> TEXT TO READ:
***

No one can assign these categories but you. To one person, a gym membership is wasted money, but to another the gym is a investment that helps them mind, body and spirit, provides social contact, stress release and contributes to a healthy self-image. It can also be a much-needed escape from the day-to-day chaos and discomfort of being in a foreign culture. Its the same bill, but two very different values depending on how it's used. That's why its important for you to be honest with yourself about how you're spending you money, it reflects both your values and your appetites. Some appetites are good and healthy, and when you're balanced in life, they tend to take their proper places. However, when we're out of balance, appetites can become tyrannical, resulting in overspending, over-indulgence or total neglect, depending on your personality and response to stress and difficulty. Be honest about where you're at today, but also look to where you want to be. Howe we spend our money is deeply connected to our identity, hopes, fear and insecurities.

What next?

***

Copy out the entire passage on spending and values, unchanged. The data has nothing to do with the passage on spending and values.

***

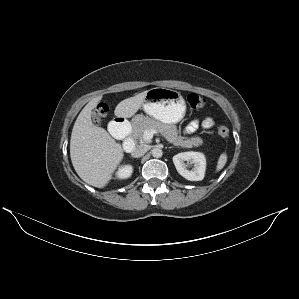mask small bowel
Wrapping results in <instances>:
<instances>
[{"label":"small bowel","instance_id":"small-bowel-1","mask_svg":"<svg viewBox=\"0 0 299 299\" xmlns=\"http://www.w3.org/2000/svg\"><path fill=\"white\" fill-rule=\"evenodd\" d=\"M213 125V119L210 117L205 118L202 121V126L204 128H210ZM199 127V122L198 121H193L189 125L185 127V132L186 133H192L194 132L197 128Z\"/></svg>","mask_w":299,"mask_h":299}]
</instances>
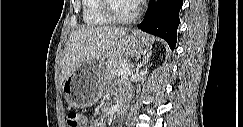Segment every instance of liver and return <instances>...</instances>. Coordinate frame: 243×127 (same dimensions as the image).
I'll list each match as a JSON object with an SVG mask.
<instances>
[{
    "instance_id": "6515ba94",
    "label": "liver",
    "mask_w": 243,
    "mask_h": 127,
    "mask_svg": "<svg viewBox=\"0 0 243 127\" xmlns=\"http://www.w3.org/2000/svg\"><path fill=\"white\" fill-rule=\"evenodd\" d=\"M127 33L128 28L110 27H80L73 31L62 62L61 82L84 62L113 48L115 42Z\"/></svg>"
}]
</instances>
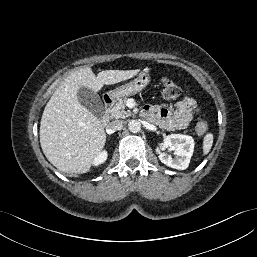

***

> TASK SOLUTION:
No one can assign these categories but you. To one person, a gym membership is wasted money, but to another the gym is a investment that helps them mind, body and spirit, provides social contact, stress release and contributes to a healthy self-image. It can also be a much-needed escape from the day-to-day chaos and discomfort of being in a foreign culture. Its the same bill, but two very different values depending on how it's used. That's why its important for you to be honest with yourself about how you're spending you money, it reflects both your values and your appetites. Some appetites are good and healthy, and when you're balanced in life, they tend to take their proper places. However, when we're out of balance, appetites can become tyrannical, resulting in overspending, over-indulgence or total neglect, depending on your personality and response to stress and difficulty. Be honest about where you're at today, but also look to where you want to be. Howe we spend our money is deeply connected to our identity, hopes, fear and insecurities.

What next?